Texto para leitura →
**********
Para Collor, Cunha e Calheiros, a melhor defesa é o ataque

timthu,jpegA lógica por trás do ditado popular “a melhor defesa é um bom ataque” é que uma forte ação ofensiva dificulta a capacidade do adversário de montar um contra-ataque eficaz, proporcionando uma vantagem estratégica ao combatente. A manobra, por vezes atribuída ao revolucionário chinês e fundador do partido comunista, Mao Zedong, vem sendo abraçada por três parlamentares brasileiros suspeitos de corrupção: Fernando Collor, Eduardo Cunha e Renan Calheiros.

Envoltos até o pescoço no esquema de pagamento de propina da Petrobras, ao invés de se defenderem, os três preferem atacar os policiais e procuradores responsáveis pela Operação Lava-Jato, como apontou o colunista da Folha Bernardo Mello Franco nesta sexta-feira, 17. A tática adotada pelos políticos encontra paralelos nos escritos de Maquiavel.

Na terça-feira, 14, Renan disse que a ação da Polícia Federal na casa do senador Fernando Collor “beira a intimidação”. Na quinta-feira, 16, voltou a criticar a PF no plenário do Senado. Collor também subiu à tribuna para chamar os investigadores de “fascínoras que se dizem democratas” e  dizer que o país vive “sob a ditadura do Ministério Público”. Cunha acusou Janot de forçar delatores a mentir para incriminá-lo.

Recentemente, duas testemunhas da Operação Lava-Jato — o doleiro Alberto Youssef e o consultor Júlio Camargo — disseram, em juízo, temer retaliação contra suas famílias por parte do presidente da Câmara.

“O deputado Eduardo Cunha é conhecido como uma pessoa agressiva”, disse Camargo, que relatou a propina de US$ 5 milhões repassadas a Cunha. Youssef alertou que vem sofrendo intimidação e disse temer pelas três mulheres da família.
**********
Registros listados →
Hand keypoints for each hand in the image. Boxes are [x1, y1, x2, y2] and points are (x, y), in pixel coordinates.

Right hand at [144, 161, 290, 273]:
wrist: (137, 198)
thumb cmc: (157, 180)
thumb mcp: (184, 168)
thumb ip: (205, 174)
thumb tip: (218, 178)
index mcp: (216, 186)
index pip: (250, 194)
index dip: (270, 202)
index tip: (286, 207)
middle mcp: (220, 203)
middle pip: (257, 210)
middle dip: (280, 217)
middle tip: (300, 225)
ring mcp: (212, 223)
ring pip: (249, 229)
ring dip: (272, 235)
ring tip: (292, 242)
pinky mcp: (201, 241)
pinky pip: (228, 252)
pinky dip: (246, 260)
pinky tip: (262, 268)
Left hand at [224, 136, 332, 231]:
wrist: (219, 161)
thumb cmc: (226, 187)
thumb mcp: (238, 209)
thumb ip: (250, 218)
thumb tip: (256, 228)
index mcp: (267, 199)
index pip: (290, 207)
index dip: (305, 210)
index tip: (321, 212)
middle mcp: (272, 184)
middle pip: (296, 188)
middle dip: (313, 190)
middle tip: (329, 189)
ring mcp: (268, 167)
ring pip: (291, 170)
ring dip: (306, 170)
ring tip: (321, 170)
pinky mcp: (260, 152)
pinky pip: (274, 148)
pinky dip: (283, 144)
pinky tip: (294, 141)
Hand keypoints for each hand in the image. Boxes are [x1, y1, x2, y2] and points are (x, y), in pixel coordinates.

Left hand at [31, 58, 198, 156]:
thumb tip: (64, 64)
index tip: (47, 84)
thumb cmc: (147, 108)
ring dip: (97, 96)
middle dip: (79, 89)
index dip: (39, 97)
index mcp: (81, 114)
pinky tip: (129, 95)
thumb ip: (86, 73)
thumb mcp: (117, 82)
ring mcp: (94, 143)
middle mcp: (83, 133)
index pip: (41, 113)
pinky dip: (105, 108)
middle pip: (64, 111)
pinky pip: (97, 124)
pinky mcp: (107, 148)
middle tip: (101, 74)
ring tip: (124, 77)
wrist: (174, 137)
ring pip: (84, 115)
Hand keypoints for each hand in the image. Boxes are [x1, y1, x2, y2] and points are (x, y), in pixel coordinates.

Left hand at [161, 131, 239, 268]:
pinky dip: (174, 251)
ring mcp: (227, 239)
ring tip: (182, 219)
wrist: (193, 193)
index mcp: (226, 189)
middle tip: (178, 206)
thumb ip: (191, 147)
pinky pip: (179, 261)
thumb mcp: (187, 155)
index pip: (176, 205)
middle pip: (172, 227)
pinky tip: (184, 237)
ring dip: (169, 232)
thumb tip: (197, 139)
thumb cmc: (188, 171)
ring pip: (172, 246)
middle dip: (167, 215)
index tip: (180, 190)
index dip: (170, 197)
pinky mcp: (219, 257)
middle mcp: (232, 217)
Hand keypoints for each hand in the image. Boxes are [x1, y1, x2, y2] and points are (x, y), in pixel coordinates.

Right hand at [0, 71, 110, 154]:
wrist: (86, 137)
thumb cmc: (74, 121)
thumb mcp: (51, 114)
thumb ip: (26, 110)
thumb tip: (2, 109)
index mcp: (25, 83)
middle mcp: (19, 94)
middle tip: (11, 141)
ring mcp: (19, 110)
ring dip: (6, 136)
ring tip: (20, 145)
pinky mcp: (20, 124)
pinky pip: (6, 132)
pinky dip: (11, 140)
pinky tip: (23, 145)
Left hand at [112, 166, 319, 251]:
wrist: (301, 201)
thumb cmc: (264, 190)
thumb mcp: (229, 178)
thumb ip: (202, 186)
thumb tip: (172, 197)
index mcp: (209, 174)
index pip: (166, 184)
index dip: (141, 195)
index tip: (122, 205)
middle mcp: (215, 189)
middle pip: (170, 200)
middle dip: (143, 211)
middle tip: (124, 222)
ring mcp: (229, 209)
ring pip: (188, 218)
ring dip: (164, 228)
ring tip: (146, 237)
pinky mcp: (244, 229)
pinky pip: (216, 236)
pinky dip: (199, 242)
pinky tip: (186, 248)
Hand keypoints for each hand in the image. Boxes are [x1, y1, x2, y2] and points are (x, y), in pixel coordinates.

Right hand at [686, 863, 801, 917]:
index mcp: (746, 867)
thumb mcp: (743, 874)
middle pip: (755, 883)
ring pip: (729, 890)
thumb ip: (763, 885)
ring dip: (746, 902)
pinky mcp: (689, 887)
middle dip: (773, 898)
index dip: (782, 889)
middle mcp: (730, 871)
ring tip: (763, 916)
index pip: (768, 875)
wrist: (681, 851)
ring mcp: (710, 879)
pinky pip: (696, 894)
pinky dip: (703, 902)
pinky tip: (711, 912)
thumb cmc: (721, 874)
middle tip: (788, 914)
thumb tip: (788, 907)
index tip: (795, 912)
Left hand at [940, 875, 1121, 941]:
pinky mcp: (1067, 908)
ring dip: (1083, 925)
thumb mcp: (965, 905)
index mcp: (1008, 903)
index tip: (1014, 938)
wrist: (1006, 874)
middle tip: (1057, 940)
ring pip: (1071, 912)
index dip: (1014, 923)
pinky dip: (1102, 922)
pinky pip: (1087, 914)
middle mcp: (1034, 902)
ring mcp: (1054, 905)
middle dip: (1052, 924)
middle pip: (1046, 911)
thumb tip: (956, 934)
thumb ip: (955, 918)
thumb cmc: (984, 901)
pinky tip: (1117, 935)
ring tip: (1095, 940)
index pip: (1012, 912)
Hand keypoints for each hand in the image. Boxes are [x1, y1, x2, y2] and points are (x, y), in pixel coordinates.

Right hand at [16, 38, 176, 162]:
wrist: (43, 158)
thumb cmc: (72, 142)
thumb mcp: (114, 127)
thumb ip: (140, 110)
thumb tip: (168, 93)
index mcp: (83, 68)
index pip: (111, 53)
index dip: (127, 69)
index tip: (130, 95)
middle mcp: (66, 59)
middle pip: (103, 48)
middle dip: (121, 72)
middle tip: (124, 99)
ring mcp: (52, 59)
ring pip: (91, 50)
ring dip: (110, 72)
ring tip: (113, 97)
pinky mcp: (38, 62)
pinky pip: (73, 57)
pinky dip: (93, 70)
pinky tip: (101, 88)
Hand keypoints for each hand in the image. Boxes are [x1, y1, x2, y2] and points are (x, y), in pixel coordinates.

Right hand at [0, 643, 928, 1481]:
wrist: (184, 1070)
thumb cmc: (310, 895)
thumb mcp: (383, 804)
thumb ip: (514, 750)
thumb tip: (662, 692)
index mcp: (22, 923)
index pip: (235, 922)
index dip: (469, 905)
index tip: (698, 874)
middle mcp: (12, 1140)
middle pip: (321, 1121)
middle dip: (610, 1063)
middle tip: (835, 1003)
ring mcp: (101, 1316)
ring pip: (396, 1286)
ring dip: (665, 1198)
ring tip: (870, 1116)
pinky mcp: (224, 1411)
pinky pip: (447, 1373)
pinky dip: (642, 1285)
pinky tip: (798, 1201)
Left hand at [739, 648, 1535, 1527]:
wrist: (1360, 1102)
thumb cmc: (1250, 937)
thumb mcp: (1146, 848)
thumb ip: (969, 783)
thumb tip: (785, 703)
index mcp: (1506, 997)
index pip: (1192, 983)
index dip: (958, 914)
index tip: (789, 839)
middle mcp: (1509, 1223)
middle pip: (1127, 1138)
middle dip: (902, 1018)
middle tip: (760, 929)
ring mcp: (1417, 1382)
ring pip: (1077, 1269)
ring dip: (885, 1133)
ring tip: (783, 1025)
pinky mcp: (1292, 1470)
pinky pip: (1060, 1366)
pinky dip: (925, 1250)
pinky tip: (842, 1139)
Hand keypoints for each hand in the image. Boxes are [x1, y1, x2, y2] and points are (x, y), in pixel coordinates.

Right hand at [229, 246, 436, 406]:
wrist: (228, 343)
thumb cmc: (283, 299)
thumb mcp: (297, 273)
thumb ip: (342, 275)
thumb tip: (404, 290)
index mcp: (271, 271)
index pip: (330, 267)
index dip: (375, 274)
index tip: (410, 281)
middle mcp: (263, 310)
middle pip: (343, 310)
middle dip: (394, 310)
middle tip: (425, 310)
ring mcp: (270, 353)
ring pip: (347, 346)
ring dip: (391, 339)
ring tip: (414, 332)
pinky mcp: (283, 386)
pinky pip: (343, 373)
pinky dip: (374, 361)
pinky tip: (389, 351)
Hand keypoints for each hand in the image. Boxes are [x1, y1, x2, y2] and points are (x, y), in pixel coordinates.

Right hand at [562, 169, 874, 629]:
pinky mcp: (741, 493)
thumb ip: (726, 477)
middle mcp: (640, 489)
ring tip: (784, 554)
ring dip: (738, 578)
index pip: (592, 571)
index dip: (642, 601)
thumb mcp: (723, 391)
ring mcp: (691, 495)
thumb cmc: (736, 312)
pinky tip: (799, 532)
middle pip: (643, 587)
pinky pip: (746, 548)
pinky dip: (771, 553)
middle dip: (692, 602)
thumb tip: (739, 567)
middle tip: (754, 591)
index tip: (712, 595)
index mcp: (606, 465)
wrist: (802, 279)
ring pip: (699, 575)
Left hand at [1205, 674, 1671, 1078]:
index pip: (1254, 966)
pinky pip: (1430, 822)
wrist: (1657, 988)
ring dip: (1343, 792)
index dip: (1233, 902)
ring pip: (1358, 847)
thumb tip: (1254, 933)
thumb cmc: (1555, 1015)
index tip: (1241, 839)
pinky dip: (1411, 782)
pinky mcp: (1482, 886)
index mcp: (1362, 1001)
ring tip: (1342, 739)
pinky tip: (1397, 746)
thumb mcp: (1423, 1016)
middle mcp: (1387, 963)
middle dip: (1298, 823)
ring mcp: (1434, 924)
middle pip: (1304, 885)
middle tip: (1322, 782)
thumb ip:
**********
Transcreva, do texto sobre Collor, Cunha e Calheiros, o trecho entre "Envoltos até o" e "escritos de Maquiavel.", inclusive. Baseie-se somente no texto sobre Collor, Cunha e Calheiros.

Área de resposta →
Envoltos até o pescoço no esquema de pagamento de propina da Petrobras, ao invés de se defenderem, os três preferem atacar os policiais e procuradores responsáveis pela Operação Lava-Jato, como apontou o colunista da Folha Bernardo Mello Franco nesta sexta-feira, 17. A tática adotada pelos políticos encontra paralelos nos escritos de Maquiavel.